NGI (Not Guilty by Reason of Insanity) is covered under Penal Code §1026 and the inmates are handled under CONREP, the Forensic Conditional Release Program which is a statewide system of mental health treatment services.
According to their state page, “Most individuals in the CONREP program have experienced lengthy state hospitalizations. Once psychiatric symptoms have been stabilized and they are considered no longer to be a danger, the state hospital medical director recommends eligible inpatients to the courts for outpatient treatment under CONREP.”
The Vanguard was told that Ms. Talamantes, had she been confined under CONREP, would have been in state hospital for a very long period of time – probably a couple of decades or longer – and if they would have deemed her stabilized and no longer a danger to society, she would have been released to very strict supervision under CONREP.
They write, “The court-approved treatment plan includes provisions for involuntary outpatient services. In order to protect the public, individuals who do not comply with treatment may be returned, upon court approval, to inpatient status.”
It is also possible that she would have been confined for the rest of her life, depending on her responses to treatments.
In the Marsh case, there is still much to learn. We will learn what mental afflictions Mr. Marsh suffered from, whether they fit the McNaughton rule, and perhaps more interesting whether the defense and prosecution counsels agree.

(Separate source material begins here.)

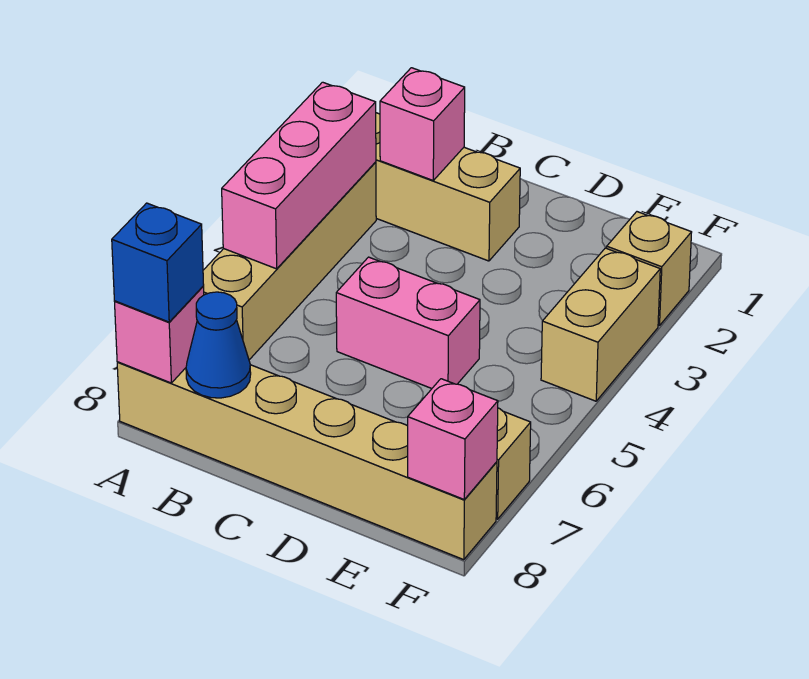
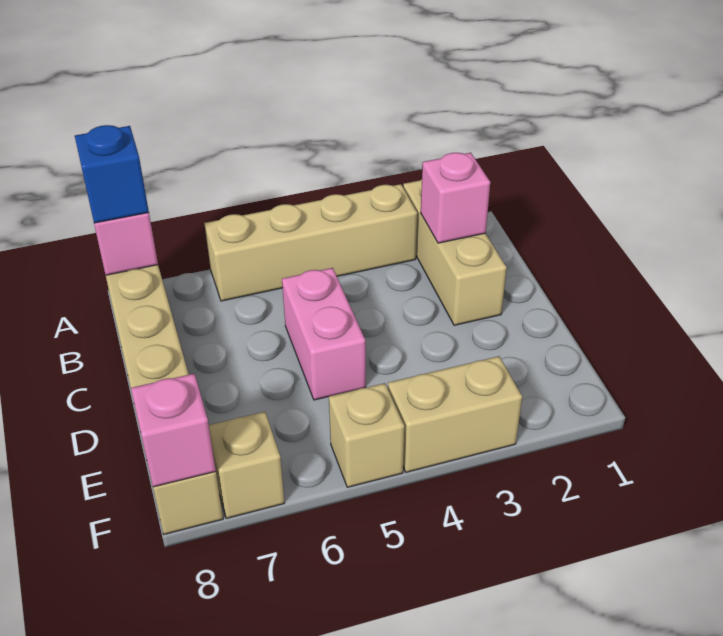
pink 1x3 brick [222,82,376,269] -> none
blue 1x1 cone [186,292,251,398] -> none
tan 1x1 brick [607,212,692,326] -> tan 1x1 brick moved to [329,383,404,487]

We do not know what the court-appointed psychiatrist will testify to and what impact it will have on the jury.
However, in the end, it seems extremely unlikely that the jury will find Mr. Marsh not guilty by reason of insanity. He will likely spend most if not all of the rest of his life in prison.
I’m not sure I know what justice looks like in a case like this. Mr. Marsh committed a horrible offense. Two good people died a horrible death. This community has been harmed greatly by that act. There is not much that is going to rectify this situation but it is clear that our court system is well behind the times in figuring out the best way to deal with and treat mental illness.